LUKE 10:38-42 – Now as they went on their way, Jesus entered a village. And a woman named Martha welcomed him into her house. And she had a sister called Mary, who sat at the Lord’s feet and listened to his teaching. But Martha was distracted with much serving. And she went up to him and said, “Lord, do you not care that my sister has left me to serve alone? Tell her then to help me.” But the Lord answered her, “Martha, Martha, you are anxious and troubled about many things, but one thing is necessary. Mary has chosen the good portion, which will not be taken away from her.”
THEME OF THE DAY. A SERIOUS CONSEQUENCE OF BUSYNESS. Through the course of history, a lot of sermons have been preached from today’s scripture. Also quite a few books and articles. Most likely warn us of the danger of being a “Martha” and so busy serving that we fail to be a “Mary” and sit at Jesus’ feet to listen to His teaching.
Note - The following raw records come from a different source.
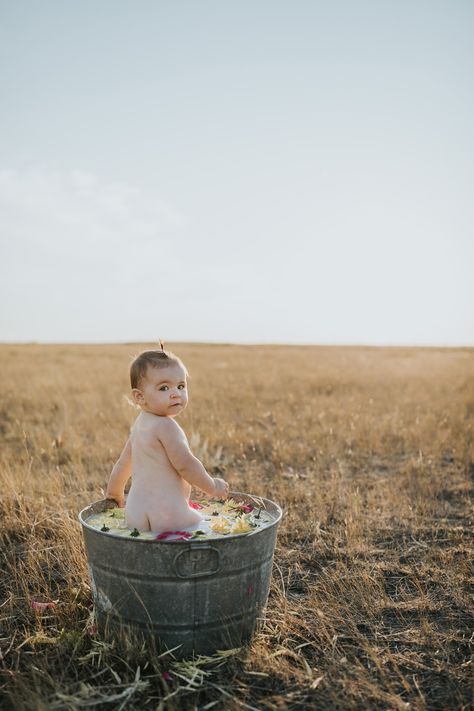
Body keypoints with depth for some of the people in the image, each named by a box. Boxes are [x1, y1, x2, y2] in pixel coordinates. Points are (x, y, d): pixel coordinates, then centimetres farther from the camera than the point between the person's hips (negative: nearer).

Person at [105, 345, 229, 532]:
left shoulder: (139, 425, 14)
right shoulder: (165, 425, -15)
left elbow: (123, 463, 24)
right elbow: (185, 464, -18)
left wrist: (114, 493, 39)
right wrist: (212, 486, -3)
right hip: (166, 514, -9)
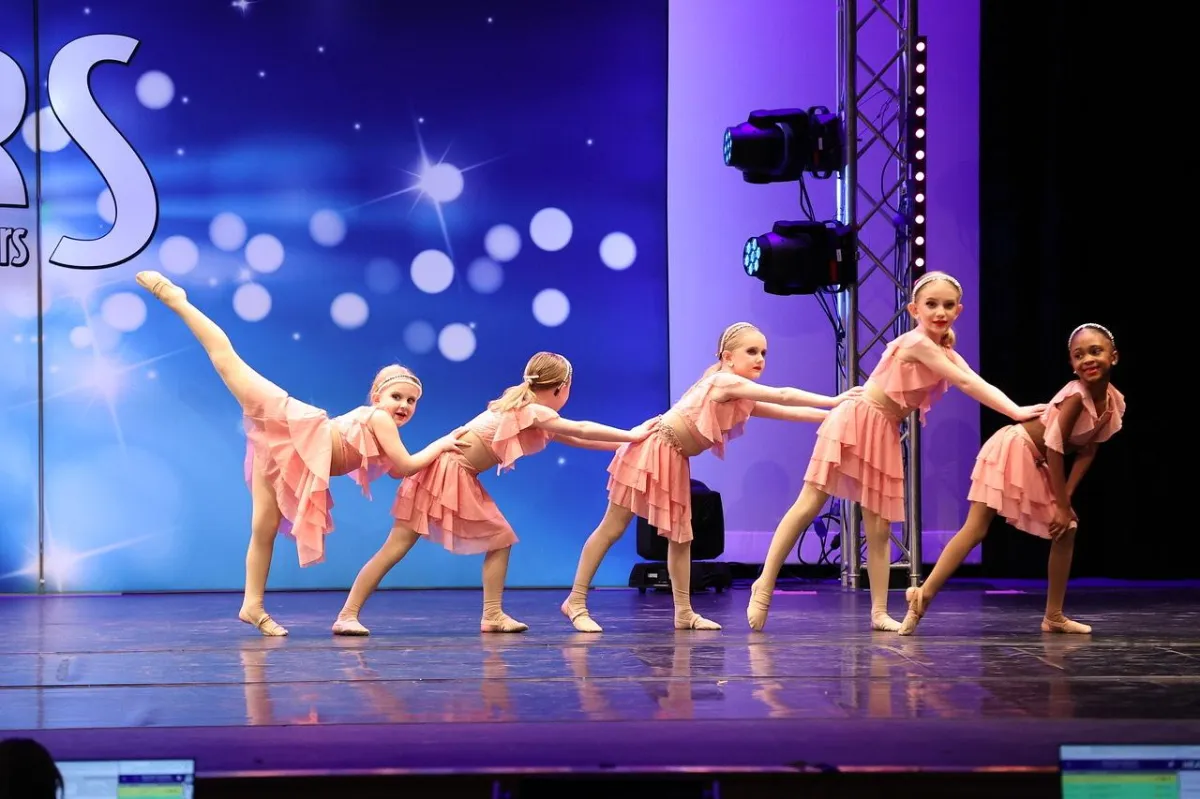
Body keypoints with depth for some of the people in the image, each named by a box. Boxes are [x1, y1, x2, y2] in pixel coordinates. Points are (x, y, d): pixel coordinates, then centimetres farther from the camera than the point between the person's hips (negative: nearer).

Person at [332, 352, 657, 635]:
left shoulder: (527, 409, 13)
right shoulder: (534, 412, -14)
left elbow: (575, 439, 17)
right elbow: (582, 430, -15)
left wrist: (622, 442, 16)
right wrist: (631, 435, -8)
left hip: (462, 478, 10)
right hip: (445, 471, -10)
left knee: (500, 539, 8)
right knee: (396, 547, -11)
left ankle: (493, 616, 8)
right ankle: (347, 615, -11)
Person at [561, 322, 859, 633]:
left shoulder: (742, 400, 11)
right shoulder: (725, 382, -17)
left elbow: (785, 412, 12)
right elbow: (782, 397, -23)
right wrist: (835, 400, -24)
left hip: (674, 461, 10)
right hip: (651, 450, -10)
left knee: (680, 536, 8)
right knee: (613, 528, -5)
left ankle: (684, 613, 12)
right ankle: (576, 602, -1)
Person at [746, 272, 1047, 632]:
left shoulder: (948, 355, 8)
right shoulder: (916, 343, -17)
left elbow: (979, 384, -1)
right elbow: (968, 384, -20)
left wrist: (1018, 411, -15)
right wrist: (1016, 412, -21)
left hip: (885, 435, 8)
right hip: (856, 421, -8)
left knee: (879, 526, 5)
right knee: (808, 506, -7)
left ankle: (879, 613, 5)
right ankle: (764, 585, -2)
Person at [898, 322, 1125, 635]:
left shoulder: (1114, 403, 0)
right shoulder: (1076, 395, -24)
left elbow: (1086, 452, 5)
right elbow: (1054, 446, -23)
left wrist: (1066, 498, -5)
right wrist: (1062, 505, -17)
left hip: (1036, 463, 9)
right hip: (1012, 449, -9)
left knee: (1066, 530, 8)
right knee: (975, 530, -17)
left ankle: (1054, 616, 13)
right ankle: (923, 596, -23)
And that is good, right, and a danger to be constantly aware of in our often too busy lives. But there is something else to consider in this text. It is a serious consequence of busyness. It is the lack of sound theology on the Person of our God. It is being so busy we create an image and understanding of God based on our own perceptions and thinking instead of the scriptures. The evidence of this weak theology of God or this ignorance of His true character abounds among Christians and in churches. In fact, not a few Christians and churches applaud themselves on not emphasizing doctrine and theology. The argument is “Doctrine divides. Theology is cold and not relevant.” Any position a Christian or church holds that downplays, ignores, or resists the high place doctrine and theology is to have in its beliefs and practice places themselves in a spiritually dangerous place for two reasons.
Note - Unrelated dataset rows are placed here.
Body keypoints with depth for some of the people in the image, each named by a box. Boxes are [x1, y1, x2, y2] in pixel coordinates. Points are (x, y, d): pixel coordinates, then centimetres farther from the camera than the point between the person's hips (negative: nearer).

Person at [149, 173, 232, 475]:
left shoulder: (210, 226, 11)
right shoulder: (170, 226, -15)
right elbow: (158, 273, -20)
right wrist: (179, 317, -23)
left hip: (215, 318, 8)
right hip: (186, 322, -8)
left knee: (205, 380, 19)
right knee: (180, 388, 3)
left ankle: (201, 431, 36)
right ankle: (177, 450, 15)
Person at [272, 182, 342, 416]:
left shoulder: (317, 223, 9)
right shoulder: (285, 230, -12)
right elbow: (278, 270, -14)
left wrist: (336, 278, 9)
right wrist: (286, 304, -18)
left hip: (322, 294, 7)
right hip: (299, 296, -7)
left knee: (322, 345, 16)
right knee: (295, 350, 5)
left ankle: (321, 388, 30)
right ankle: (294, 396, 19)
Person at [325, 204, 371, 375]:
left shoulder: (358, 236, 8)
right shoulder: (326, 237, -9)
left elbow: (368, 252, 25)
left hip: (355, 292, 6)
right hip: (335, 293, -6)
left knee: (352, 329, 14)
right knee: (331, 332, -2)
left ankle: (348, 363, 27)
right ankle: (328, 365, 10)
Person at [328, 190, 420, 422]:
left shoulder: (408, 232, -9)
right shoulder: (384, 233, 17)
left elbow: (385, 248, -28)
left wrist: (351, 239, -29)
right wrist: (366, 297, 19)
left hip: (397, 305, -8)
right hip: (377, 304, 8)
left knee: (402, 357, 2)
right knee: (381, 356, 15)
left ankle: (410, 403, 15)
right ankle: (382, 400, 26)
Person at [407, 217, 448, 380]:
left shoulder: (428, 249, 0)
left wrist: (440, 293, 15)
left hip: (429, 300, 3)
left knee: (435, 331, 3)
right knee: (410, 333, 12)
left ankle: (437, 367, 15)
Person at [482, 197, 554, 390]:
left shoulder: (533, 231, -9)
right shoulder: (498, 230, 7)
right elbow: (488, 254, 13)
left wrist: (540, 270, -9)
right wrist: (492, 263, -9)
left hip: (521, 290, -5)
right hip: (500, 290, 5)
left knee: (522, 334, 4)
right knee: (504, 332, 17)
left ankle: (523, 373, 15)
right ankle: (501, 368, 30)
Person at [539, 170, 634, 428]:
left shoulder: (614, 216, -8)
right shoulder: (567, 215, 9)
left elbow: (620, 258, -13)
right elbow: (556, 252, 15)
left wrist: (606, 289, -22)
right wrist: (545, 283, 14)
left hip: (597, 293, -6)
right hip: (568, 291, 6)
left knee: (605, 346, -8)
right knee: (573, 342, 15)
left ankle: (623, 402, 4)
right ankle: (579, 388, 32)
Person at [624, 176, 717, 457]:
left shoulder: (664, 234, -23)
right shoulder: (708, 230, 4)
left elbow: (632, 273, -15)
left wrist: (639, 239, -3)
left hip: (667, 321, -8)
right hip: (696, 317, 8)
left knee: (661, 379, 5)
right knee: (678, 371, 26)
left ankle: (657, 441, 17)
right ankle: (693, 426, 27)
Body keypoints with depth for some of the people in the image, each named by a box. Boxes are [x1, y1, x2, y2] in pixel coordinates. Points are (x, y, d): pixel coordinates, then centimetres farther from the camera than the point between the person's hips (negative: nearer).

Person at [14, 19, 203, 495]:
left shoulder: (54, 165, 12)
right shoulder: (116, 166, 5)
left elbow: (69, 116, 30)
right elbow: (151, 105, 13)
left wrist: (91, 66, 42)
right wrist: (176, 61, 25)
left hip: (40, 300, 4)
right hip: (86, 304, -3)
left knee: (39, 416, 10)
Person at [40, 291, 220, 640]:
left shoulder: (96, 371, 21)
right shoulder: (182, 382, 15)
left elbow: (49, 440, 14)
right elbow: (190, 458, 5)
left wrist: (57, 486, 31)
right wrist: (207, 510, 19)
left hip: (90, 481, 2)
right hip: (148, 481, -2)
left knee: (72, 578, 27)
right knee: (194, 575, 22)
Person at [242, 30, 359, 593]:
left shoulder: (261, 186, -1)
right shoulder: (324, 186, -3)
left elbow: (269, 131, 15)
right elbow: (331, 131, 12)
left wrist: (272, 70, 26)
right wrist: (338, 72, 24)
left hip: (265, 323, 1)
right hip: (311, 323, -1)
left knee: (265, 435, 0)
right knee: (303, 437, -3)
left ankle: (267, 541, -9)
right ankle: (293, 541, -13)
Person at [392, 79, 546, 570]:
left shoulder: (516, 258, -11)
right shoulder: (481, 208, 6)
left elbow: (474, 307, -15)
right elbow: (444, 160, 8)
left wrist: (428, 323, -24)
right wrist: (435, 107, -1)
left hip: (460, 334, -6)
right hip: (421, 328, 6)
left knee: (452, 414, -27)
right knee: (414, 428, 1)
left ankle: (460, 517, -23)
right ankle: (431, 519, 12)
First, it is contrary to the Bible. Doctrine and theology (the study of God) is everywhere in the Word of God. Secondly, when doctrine and theology are absent, then personal experiences become the validation of a work of God or movement of God. The Bible never points us to experience first, but sound doctrine and truth that leads to true spiritual experience. Be careful to claim an experience with God then look to scripture to support it. That is how a church abandons the faith and Christians drift away from truth. This is also how cults form by denial of truth or allowing subjective experiences to be the source of truth, but in today’s scripture, something else of significant spiritual consequence occurs.
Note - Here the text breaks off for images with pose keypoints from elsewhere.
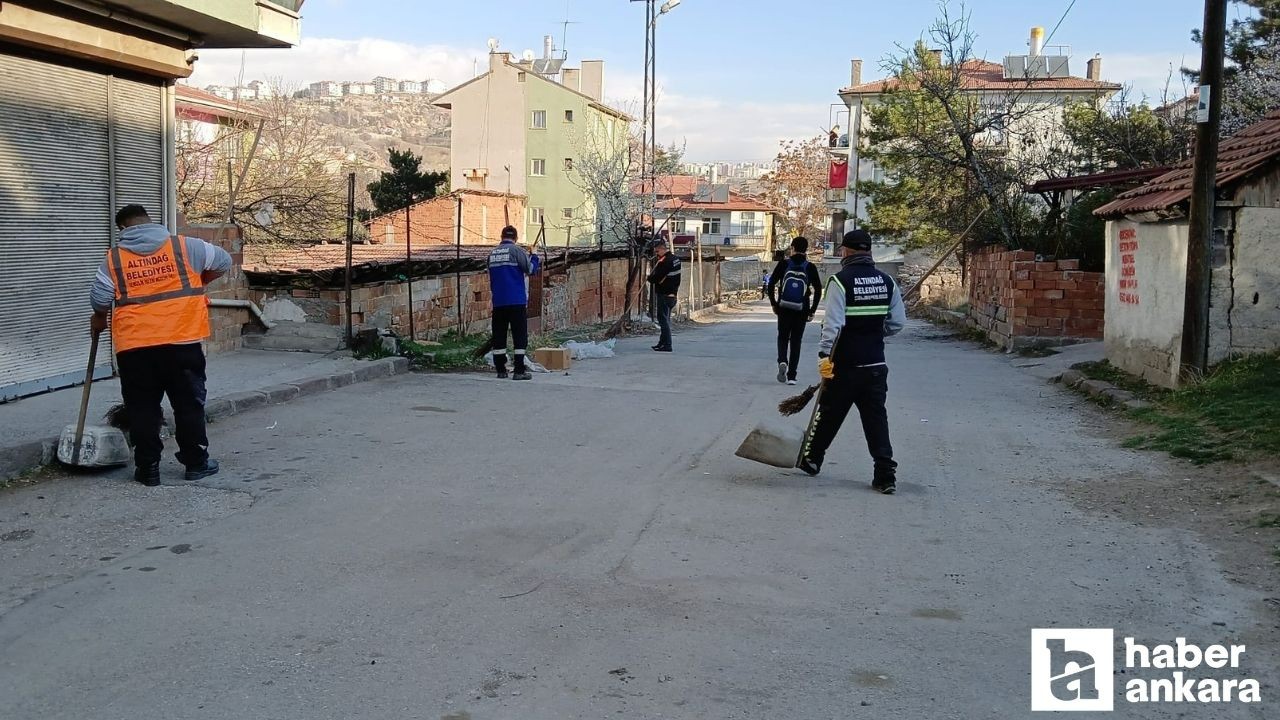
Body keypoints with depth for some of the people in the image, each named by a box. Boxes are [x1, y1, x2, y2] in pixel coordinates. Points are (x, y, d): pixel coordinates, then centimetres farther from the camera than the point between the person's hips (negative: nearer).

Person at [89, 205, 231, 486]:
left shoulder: (114, 258, 5)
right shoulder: (184, 246, 3)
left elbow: (99, 298, 4)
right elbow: (223, 261, 13)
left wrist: (99, 319, 25)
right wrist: (197, 282, 29)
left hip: (134, 347, 1)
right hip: (181, 341, 0)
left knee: (142, 409, 9)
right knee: (189, 404, 10)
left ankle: (147, 469, 11)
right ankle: (196, 463, 16)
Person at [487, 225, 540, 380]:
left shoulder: (492, 254, 10)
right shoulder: (516, 250, -5)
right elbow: (531, 270, -6)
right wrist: (533, 257, 11)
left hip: (498, 302, 5)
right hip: (516, 301, -5)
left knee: (499, 336, 8)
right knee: (520, 335, -1)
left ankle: (500, 370, 11)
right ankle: (519, 371, -6)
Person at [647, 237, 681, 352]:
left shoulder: (664, 262, -19)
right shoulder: (675, 258, 11)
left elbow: (656, 278, -19)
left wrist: (650, 278, 4)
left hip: (663, 294, -10)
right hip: (672, 293, 10)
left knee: (663, 319, -6)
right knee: (666, 319, 17)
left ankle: (667, 345, -8)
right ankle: (662, 342, 26)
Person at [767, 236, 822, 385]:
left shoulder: (783, 264, -3)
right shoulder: (810, 267, -1)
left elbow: (771, 284, -5)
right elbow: (818, 290, -3)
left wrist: (774, 304, 5)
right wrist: (812, 311, 4)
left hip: (784, 310, 0)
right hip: (802, 311, 0)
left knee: (783, 338, 16)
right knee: (796, 341, 9)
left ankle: (782, 361, -13)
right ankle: (791, 376, 7)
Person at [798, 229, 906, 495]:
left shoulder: (841, 280, -11)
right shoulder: (887, 282, 5)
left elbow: (833, 324, -19)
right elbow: (897, 322, 8)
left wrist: (824, 355, -17)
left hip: (844, 365, -4)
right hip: (876, 365, 4)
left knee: (829, 414, 12)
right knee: (876, 418, 6)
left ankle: (811, 459, 30)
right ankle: (886, 475, 0)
Allow the words of Martha to Jesus sink in – But Martha was distracted with much serving. And she went up to him and said, “Lord, do you not care that my sister has left me to serve alone? Tell her then to help me.” Pay attention to what her life of busyness caused her to say. Her busyness reveals how shallow was her understanding of the Person and Character of Jesus. And that will always be the case. If we choose a life of frenzied activity and busyness, we cannot know God for Who He really is. We will create a god of our own imagination, and fail to know Him as He really is through time in the scripture. In her words to the Lord, she admits how immature she was in understanding Jesus. First, she slanders His character. Yes, she does. The God of love is standing right before her and she says, “Lord, do you not care?” She interpreted who Jesus was by what she saw and felt, not the truth of His loving Person. But there is more . . . she then commands the Creator – “Tell her then to help me.” Martha, Martha, slow down. Think what you are doing. Don’t let busyness cause you to blaspheme the Lord. The scary part about this is she didn’t realize what she was saying. Friends, stay busy. Neglect to spend quality time with the Lord, and not only will we fail to know Him, but we will misinterpret Him leading to attacks on His Person and character.
PRAYER: “Father, forgive me for allowing busyness to steal time away for me getting to know You through Your Word.”
QUOTE: “Busyness will develop ‘bad theology’ in us because it keeps us from the place of ‘good theology’ – God’s Word.”